Erdoğan, siyasi yarışı kavgaya dönüştürmenin, hele hele Türk siyasetine nefret söylemi bulaştırmanın hiç kimseye faydası olmadığını, Türkiye'nin bu tarz provokasyonların bedelini çok ağır bir şekilde ödediğini dile getirdi.
1960 darbesine giden yolun taşlarının çok öncesinden Kayseri ve Uşak'taki olaylarla döşendiğini herkesin gayet iyi bildiğini kaydeden Erdoğan, şunları söyledi:
"12 Eylül darbesi öncesinde cuntacıların ellerinde imkan varken nasıl ortamın olgunlaşması için beklediklerini gayet iyi hatırlıyoruz. 28 Şubat müdahalesinden evvel nasıl bazı garip tiplerin piyasaya sürüldüğünü, bu şahısların medya tarafından nasıl sürekli gündemde tutulduğunu gayet iyi biliyoruz. Aynı şekilde Gezi olaylarında, 'Çukur' ve DEAŞ terörüne kadar devletin içine sızmış FETO'cü alçakların milleti galeyana getirmek için neler yaptıklarını, teröre nasıl göz yumduklarını da hepimiz çok iyi hatırlıyoruz.
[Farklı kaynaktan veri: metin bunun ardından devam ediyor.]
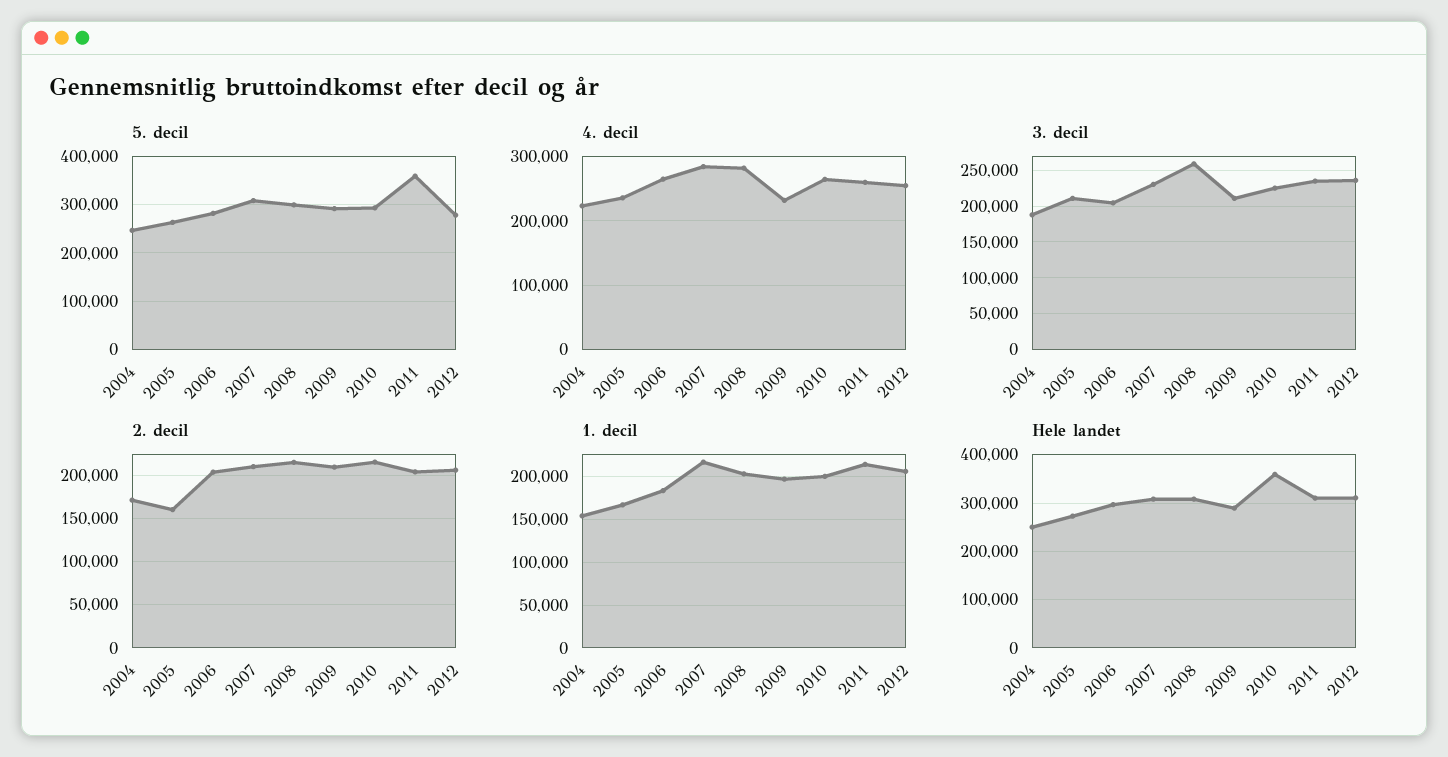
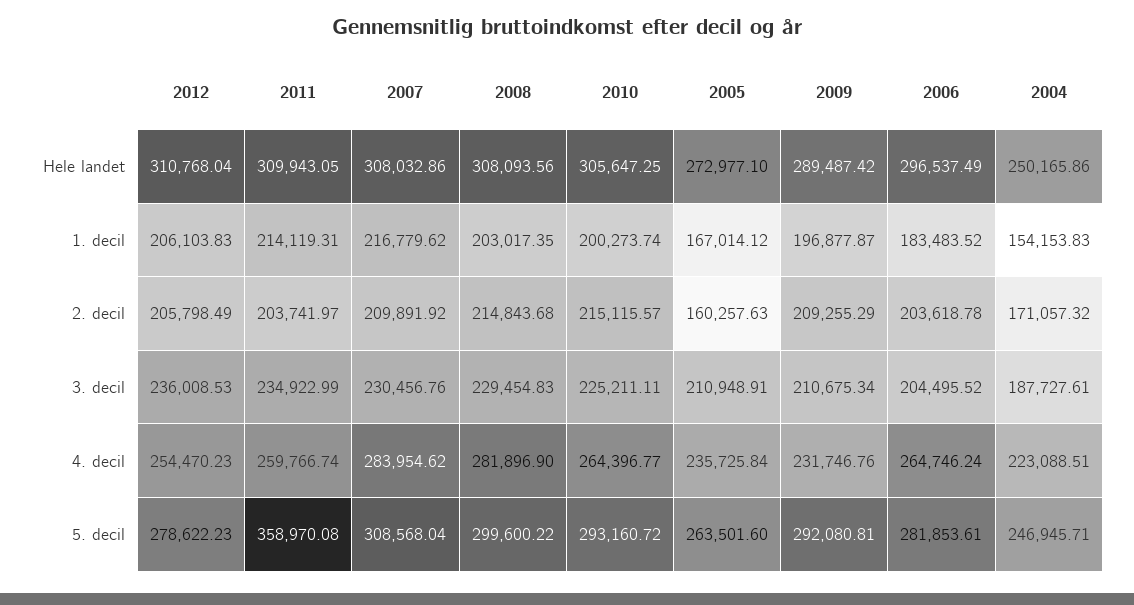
  {
    "5. decil": {
      "2004": 246945.71,
      "2005": 263501.6,
      "2006": 281853.61,
      "2007": 308568.04,
      "2008": 299600.22,
      "2009": 292080.81,
      "2010": 293160.72,
      "2011": 358970.08,
      "2012": 278622.23
    },
    "4. decil": {
      "2004": 223088.51,
      "2005": 235725.84,
      "2006": 264746.24,
      "2007": 283954.62,
      "2008": 281896.9,
      "2009": 231746.76,
      "2010": 264396.77,
      "2011": 259766.74,
      "2012": 254470.23
    },
    "3. decil": {
      "2004": 187727.61,
      "2005": 210948.91,
      "2006": 204495.52,
      "2007": 230456.76,
-     "2008": 260000,
+     "2008": 229454.83,
      "2009": 210675.34,
      "2010": 225211.11,
      "2011": 234922.99,
      "2012": 236008.53
    },
    "2. decil": {
      "2004": 171057.32,
      "2005": 160257.63,
      "2006": 203618.78,
      "2007": 209891.92,
      "2008": 214843.68,
      "2009": 209255.29,
      "2010": 215115.57,
      "2011": 203741.97,
      "2012": 205798.49
    },
    "1. decil": {
      "2004": 154153.83,
      "2005": 167014.12,
      "2006": 183483.52,
      "2007": 216779.62,
      "2008": 203017.35,
      "2009": 196877.87,
      "2010": 200273.74,
      "2011": 214119.31,
      "2012": 206103.83
    },
    "Hele landet": {
      "2004": 250165.86,
      "2005": 272977.1,
      "2006": 296537.49,
      "2007": 308032.86,
      "2008": 308093.56,
      "2009": 289487.42,
-     "2010": 360000,
+     "2010": 305647.25,
      "2011": 309943.05,
      "2012": 310768.04
    }
  }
Bu noktada hepimiz çok dikkatli olacak mahallelerimizde, çevremizde, oturduğumuz apartman ve semtlerde birilerinin ortamı germesine asla müsaade etmeyeceğiz. Kardeşliğimize sahip çıkacağız. Demokrasimize sahip çıkacağız. İnsanımızın birlik ve beraberliğine sahip çıkacağız. Kınalı kuzuların kanlarıyla sulanan bu aziz vatana sahip çıkacağız. 'Tek millet, tek bayrak, tek vatan, tek devlet' diyerek sembolleştirdiğimiz milli bekamızın garantisi Rabiamıza sahip çıkacağız. Kardeşlerim, bir olacağız, iri olacağız, diri olacağız, kardeş olacağız hep birlikte Türkiye olacak ve vatanımıza sahip çıkacağız."
- "Milli iradenin üstünde bir güç tanımadık"
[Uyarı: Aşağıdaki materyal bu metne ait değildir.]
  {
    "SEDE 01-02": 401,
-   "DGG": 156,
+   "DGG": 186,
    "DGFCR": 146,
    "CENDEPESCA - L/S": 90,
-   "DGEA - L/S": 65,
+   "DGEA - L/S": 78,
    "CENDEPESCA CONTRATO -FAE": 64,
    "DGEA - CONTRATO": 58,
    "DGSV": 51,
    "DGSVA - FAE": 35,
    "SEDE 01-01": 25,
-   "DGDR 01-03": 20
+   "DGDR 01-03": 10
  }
23 Haziran günü İstanbullular olarak 5 yıl boyunca Fatih'in emaneti İstanbul'u yönetecek Büyükşehir Belediye Başkanını seçeceklerini hatırlatan Erdoğan, şöyle devam etti:
"Benim size İstanbul'a neler yaptığımızı anlatmama herhalde gerek yok. Bunları en iyi bilen sizlersiniz ve İstanbul'a 24, 25 yılda neler yaptıysak bilesiniz ki bundan sonra bunu çok daha üst düzeyde inşallah tecrübesiyle, dinamizmiyle Binali Yıldırım kardeşimizle beraber devam ettireceğiz. Şimdiden bu seçimlerin ülkemiz, milletimiz ve İstanbullu kardeşlerimiz için hayırlara vesile olmasını diliyorum. Bugüne kadar milli iradenin üstünde bir güç tanımadık. Demokrasimizin namusu olarak gördüğümüz sandığa canımız pahasına sahip çıktık. Gezi olayları ve Mısır'daki darbe sırasında CHP'li vekiller 'Demokrasi sandıktan ibaret değildir' dediler. Aynı ifade biliyorsunuz PKK'nın ifadesidir. PKK hiçbir zaman demokrasiyi sandık olarak görmemiştir. Şimdi bunlara pazar günü bunun sandıktan ibaret olduğunu göstermemiz lazım."
- "Kefenimizi giyerek bu yola çıktık"
Son olarak 15 Temmuz gecesi birileri bankamatiklere koşarken kendilerinin milletle omuz omuza vererek Türk demokrasisini tarihinin en büyük, en kalleş saldırısından beraberce koruduklarını vurgulayan Erdoğan, şöyle konuştu:
"Şimdi bakıyorsunuz 15 Temmuz gecesi tankların arasından kaçan korkaklar bize ve millete demokrasi dersi vermeye yelteniyor. Mısır'daki darbeye alkış tutanlar ne dediler? 'Erdoğan'ın akıbeti Mursi'den daha kötü olacak' dediler. Kardeşlerim, şunu iyi bilin, biz kefenimizi giyerek bu yola çıktık. Adeviye Meydanı'ndaki katliama sesini çıkarmayanlar şimdi kürsülerden ahkam kesiyor. Oysaki biz bunların cemaziyelevvelini biliyoruz. İşte, bakın Cemal Kaşıkçı olayıyla ilgili şu anda Birleşmiş Milletler raporunu açıklıyor ve raporda Suudilerin bu işte kesinlikle suçlarının olduğunu, bu işte kesinlikle bilgilerinin olduğunu şimdi Birleşmiş Milletler açıklıyor ve Türkiye'ye karşı takındıkları tavrın yanlış olduğunu da söylüyorlar. Şimdi bunlar bu işin bedelini ödeyecekler. Hesabını verecekler. Muhammed Mursi'nin ölümü normal bir ölüm değildir. Muhammed Mursi'nin ölümü kesinlikle şaibelidir ve biz bunun da takipçisi olacağız. 15 Temmuz destanını nasıl kontrollü darbe yaftasıyla Bay Kemal öyle dedi ya- itibarsız hale getirmeye çalıştıklarını gayet iyi biliyoruz. Cumhuriyet mitinglerinde 'Ordu göreve' diyenlere, Gezi olaylarında esnafın dükkanını yakanlara, Çukur eylemlerinde sokakları ateşe veren bölücülere nasıl kol kanat gerdiklerini de daha dün gibi hatırlıyoruz. Dün en zor zamanında demokrasiye ve milli iradeye sahip çıkmayanların bugün haktan, hukuktan, adaletten bahsetmesinin hiçbir kıymeti yoktur. Zaten artık ne biz ne aziz milletimiz bunların söylediklerini nazara dikkate almıyor. Biz de onları tutarsızlıklarıyla baş başa bırakıyor, ülkemiz ve geleceğimiz için verdiğimiz demokrasi mücadelesine dört elle sarılıyoruz."